(Source data)
=======
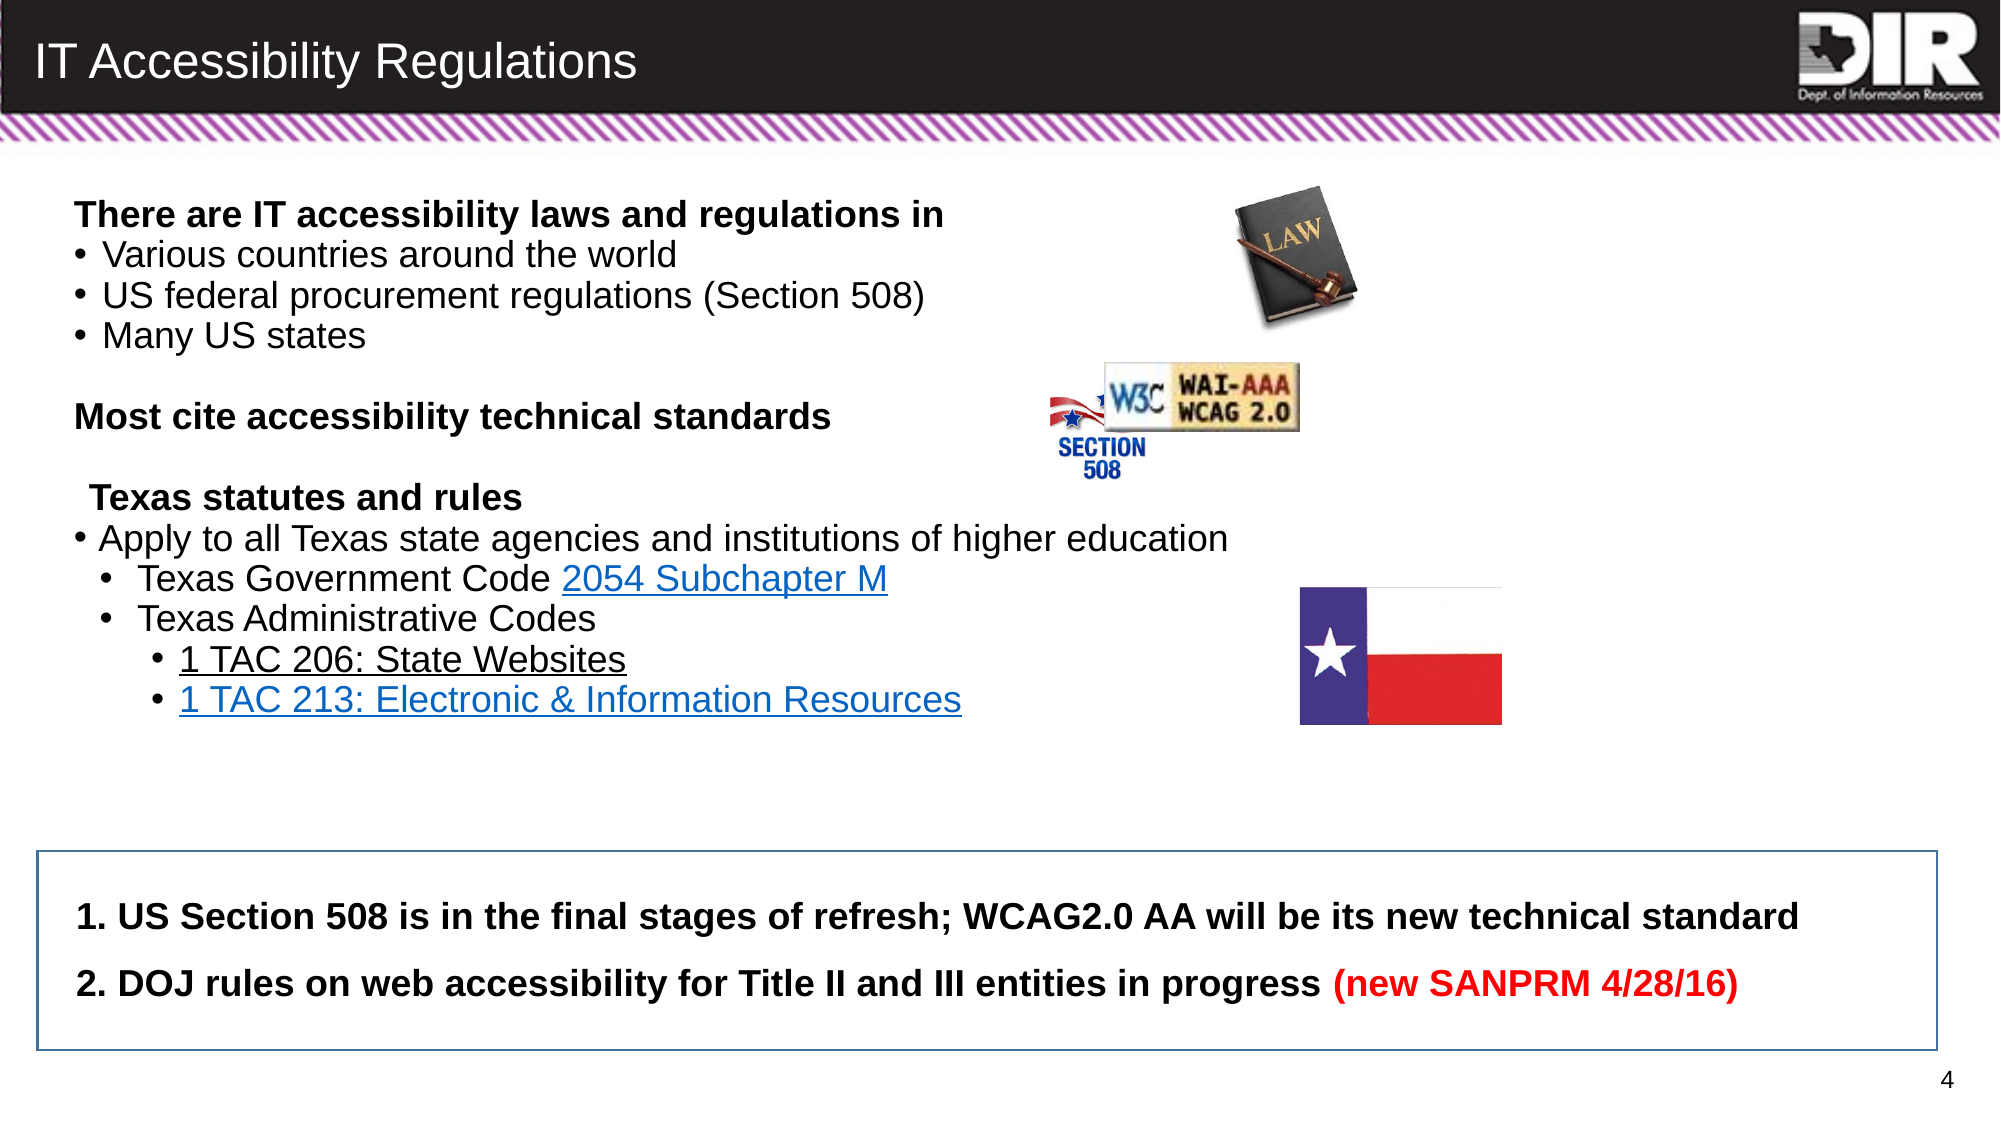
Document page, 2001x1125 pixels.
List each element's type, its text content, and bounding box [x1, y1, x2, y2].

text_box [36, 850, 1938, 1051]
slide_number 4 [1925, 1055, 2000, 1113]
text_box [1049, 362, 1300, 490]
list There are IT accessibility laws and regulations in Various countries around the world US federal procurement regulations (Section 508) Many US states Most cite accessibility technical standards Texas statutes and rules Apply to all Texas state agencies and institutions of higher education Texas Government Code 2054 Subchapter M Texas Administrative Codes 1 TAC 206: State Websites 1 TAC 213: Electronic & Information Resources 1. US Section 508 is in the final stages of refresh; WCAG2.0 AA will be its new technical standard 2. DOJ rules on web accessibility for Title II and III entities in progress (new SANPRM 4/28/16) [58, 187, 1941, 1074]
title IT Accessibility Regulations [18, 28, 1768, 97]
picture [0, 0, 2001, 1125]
=======
→ TASK GOAL
Repeat the records above exactly, omitting every picture.

→ OUTPUT FOR THIS TASK
Document page, 2001x1125 pixels.
List each element's type, its text content, and bounding box [x1, y1, x2, y2].

text_box [36, 850, 1938, 1051]
slide_number 4 [1925, 1055, 2000, 1113]
text_box [1049, 362, 1300, 490]
list There are IT accessibility laws and regulations in Various countries around the world US federal procurement regulations (Section 508) Many US states Most cite accessibility technical standards Texas statutes and rules Apply to all Texas state agencies and institutions of higher education Texas Government Code 2054 Subchapter M Texas Administrative Codes 1 TAC 206: State Websites 1 TAC 213: Electronic & Information Resources 1. US Section 508 is in the final stages of refresh; WCAG2.0 AA will be its new technical standard 2. DOJ rules on web accessibility for Title II and III entities in progress (new SANPRM 4/28/16) [58, 187, 1941, 1074]
title IT Accessibility Regulations [18, 28, 1768, 97]
picture [0, 0, 2001, 1125]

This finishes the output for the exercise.